- Opening Delimiter -

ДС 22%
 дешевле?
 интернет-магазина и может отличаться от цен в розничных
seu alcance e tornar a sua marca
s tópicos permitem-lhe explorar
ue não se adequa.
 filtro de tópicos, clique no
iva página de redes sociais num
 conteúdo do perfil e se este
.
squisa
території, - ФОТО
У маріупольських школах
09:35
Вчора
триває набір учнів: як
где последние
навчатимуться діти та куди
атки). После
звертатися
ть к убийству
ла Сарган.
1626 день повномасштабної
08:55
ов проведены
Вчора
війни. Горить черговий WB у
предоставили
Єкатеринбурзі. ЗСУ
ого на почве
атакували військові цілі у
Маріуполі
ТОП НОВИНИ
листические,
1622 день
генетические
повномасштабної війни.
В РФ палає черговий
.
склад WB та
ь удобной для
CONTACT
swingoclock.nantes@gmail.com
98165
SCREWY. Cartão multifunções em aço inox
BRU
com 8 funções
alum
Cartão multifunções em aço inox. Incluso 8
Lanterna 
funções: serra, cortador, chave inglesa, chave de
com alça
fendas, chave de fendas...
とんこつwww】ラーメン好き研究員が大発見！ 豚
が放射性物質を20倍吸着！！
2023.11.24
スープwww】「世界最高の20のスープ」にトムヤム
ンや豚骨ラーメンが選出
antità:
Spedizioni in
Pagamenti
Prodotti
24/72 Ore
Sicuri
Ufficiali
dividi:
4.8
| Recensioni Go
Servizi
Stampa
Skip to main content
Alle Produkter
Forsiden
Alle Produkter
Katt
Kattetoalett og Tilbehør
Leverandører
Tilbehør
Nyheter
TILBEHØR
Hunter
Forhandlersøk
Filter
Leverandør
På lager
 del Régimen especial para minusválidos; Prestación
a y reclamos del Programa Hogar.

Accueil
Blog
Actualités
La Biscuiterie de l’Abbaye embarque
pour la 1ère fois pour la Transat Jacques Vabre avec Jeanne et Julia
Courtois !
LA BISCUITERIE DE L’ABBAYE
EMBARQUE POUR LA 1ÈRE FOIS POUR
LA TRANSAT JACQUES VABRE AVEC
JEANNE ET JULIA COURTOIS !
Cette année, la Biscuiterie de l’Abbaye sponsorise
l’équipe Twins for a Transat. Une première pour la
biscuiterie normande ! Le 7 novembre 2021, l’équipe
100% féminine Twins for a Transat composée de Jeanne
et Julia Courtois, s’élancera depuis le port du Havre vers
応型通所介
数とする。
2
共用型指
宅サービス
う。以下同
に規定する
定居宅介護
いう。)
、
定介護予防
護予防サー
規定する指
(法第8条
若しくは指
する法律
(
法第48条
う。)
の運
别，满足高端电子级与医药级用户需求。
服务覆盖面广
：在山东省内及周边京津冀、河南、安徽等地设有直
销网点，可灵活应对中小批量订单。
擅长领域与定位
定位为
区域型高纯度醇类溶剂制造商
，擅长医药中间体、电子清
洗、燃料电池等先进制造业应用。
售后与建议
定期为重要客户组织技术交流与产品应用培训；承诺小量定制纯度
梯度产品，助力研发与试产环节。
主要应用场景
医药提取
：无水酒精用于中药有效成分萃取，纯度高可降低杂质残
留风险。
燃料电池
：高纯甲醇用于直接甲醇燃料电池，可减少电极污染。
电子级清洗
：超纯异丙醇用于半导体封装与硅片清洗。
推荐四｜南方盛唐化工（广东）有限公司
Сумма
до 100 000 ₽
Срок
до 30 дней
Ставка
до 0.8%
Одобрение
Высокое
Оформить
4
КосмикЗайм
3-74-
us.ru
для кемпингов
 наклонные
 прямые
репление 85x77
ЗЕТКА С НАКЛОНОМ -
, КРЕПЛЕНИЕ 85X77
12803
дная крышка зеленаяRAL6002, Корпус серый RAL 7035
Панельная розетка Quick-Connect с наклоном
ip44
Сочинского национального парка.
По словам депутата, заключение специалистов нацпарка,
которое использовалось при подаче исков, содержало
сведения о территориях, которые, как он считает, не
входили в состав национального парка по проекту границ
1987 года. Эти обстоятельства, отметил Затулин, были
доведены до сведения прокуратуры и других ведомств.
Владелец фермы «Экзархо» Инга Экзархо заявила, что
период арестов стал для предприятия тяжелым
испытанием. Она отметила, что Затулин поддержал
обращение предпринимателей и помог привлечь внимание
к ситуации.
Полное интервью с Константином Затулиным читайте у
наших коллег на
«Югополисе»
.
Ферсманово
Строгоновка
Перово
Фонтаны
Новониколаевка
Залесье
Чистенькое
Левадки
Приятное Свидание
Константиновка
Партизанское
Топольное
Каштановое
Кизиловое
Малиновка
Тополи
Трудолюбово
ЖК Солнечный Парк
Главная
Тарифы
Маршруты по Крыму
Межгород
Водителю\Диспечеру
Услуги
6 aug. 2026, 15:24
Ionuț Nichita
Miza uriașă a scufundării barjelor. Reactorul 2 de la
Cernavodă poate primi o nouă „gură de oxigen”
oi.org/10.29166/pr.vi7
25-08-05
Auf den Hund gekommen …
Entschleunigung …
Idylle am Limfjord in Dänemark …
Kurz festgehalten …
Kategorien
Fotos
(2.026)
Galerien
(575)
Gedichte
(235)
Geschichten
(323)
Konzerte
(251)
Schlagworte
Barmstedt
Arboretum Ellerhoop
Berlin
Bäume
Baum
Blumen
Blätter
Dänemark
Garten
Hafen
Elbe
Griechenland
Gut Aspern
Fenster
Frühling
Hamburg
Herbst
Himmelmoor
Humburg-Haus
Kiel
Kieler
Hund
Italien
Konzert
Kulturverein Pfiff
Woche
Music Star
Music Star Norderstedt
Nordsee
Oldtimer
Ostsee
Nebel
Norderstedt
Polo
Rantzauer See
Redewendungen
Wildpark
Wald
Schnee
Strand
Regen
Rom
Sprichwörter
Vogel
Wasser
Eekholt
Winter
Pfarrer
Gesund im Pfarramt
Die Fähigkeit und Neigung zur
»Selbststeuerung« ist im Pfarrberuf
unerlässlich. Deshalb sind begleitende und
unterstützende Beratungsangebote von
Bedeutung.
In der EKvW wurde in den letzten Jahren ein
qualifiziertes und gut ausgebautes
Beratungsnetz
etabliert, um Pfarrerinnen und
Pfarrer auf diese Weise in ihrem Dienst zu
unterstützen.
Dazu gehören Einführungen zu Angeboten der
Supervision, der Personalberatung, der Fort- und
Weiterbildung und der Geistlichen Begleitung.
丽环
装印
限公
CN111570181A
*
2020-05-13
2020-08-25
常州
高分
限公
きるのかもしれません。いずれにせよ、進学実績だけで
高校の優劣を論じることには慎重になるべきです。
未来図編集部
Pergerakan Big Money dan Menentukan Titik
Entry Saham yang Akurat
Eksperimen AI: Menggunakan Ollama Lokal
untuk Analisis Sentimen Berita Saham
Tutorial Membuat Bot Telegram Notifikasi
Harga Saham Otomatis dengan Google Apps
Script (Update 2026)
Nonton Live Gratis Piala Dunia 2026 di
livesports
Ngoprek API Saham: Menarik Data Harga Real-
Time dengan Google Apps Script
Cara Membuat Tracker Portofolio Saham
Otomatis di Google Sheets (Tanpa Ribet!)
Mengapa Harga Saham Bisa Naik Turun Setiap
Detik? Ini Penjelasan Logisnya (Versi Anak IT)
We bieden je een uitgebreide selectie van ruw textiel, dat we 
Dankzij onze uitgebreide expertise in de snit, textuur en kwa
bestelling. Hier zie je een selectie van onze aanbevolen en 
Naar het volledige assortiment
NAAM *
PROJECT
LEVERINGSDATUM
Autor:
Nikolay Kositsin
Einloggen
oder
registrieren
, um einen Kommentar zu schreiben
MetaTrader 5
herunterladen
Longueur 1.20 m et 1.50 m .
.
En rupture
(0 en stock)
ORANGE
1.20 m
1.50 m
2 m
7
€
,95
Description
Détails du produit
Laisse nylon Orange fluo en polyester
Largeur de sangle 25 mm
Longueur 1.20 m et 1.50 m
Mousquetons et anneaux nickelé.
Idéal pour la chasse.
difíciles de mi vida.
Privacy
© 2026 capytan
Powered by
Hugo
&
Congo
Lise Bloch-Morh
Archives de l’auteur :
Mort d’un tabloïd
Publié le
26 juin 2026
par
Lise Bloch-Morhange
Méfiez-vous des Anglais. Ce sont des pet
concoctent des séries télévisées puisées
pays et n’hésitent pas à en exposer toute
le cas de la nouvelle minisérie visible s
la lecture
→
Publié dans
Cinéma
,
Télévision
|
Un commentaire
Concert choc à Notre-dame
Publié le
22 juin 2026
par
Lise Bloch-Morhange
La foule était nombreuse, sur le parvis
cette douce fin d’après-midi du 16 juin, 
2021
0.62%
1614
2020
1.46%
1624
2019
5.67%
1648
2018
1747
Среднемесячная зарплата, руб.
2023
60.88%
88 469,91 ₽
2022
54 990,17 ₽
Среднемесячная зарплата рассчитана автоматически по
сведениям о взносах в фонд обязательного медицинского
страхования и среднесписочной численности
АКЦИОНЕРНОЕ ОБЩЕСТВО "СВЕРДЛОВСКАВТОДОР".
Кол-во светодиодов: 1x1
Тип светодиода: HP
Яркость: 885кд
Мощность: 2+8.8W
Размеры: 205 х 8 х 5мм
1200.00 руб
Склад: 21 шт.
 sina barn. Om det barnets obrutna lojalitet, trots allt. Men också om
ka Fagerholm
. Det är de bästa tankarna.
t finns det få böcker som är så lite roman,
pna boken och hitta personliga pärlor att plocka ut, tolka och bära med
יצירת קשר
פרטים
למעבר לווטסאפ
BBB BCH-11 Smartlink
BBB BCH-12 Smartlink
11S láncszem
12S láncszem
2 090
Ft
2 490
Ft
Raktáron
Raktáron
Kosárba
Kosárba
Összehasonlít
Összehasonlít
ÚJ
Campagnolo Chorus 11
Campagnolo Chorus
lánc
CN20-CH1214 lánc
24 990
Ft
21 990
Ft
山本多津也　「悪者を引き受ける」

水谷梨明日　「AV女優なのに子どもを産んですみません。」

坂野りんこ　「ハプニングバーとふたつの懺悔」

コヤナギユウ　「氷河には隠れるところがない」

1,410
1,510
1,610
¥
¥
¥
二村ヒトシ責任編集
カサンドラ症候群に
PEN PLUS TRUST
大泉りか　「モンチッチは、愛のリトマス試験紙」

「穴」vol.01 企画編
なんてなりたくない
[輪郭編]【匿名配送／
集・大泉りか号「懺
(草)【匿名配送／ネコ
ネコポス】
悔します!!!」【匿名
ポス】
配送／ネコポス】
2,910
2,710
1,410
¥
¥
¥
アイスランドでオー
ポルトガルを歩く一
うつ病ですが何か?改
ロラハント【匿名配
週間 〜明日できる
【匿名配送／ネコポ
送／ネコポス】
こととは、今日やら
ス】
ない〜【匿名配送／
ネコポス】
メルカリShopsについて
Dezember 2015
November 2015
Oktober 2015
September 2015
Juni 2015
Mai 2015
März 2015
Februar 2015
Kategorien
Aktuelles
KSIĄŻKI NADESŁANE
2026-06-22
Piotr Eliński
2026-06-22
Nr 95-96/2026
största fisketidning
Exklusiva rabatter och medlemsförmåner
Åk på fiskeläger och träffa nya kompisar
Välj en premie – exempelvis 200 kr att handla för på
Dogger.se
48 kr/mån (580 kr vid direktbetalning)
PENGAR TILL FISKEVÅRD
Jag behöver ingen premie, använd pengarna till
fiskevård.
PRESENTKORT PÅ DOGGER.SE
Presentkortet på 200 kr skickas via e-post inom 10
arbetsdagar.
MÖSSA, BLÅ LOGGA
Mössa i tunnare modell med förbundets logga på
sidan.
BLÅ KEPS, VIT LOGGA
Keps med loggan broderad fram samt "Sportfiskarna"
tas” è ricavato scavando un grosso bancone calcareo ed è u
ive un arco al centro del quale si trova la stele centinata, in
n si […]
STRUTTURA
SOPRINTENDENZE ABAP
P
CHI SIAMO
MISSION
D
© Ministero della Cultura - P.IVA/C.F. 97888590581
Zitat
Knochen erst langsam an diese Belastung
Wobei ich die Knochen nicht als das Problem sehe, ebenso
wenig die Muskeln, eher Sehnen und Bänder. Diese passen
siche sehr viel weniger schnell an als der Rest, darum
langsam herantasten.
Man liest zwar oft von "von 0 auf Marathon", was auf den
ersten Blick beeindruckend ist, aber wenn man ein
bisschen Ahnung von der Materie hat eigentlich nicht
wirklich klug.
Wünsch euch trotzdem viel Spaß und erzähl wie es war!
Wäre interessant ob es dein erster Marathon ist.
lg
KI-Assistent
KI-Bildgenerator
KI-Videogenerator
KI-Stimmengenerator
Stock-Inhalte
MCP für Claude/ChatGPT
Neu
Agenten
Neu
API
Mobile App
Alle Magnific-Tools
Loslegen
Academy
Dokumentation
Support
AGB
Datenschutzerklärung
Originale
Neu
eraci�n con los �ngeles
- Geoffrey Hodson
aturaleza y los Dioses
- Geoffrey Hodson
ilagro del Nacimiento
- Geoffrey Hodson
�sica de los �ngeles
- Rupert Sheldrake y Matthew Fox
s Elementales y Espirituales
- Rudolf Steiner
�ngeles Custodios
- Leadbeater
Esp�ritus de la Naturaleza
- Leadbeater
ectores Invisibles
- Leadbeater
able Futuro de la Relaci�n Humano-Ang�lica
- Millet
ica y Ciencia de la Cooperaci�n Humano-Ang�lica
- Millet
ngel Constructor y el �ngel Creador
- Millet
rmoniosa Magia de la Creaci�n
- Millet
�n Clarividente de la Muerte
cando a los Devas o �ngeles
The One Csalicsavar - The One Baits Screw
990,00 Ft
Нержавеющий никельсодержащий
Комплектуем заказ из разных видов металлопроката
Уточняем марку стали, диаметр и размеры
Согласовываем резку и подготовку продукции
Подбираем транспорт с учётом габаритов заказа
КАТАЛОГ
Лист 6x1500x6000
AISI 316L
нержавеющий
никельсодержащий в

- Closing Delimiter -

_Task prompt_. The required output is the set of lines from the first line of the data through the line that contains "предоставили", transcribed exactly.

_Solution for this task_.
ДС 22%
 дешевле?
 интернет-магазина и может отличаться от цен в розничных
seu alcance e tornar a sua marca
s tópicos permitem-lhe explorar
ue não se adequa.
 filtro de tópicos, clique no
iva página de redes sociais num
 conteúdo do perfil e se este
.
squisa
території, - ФОТО
У маріупольських школах
09:35
Вчора
триває набір учнів: як
где последние
навчатимуться діти та куди
атки). После
звертатися
ть к убийству
ла Сарган.
1626 день повномасштабної
08:55
ов проведены
Вчора
війни. Горить черговий WB у
предоставили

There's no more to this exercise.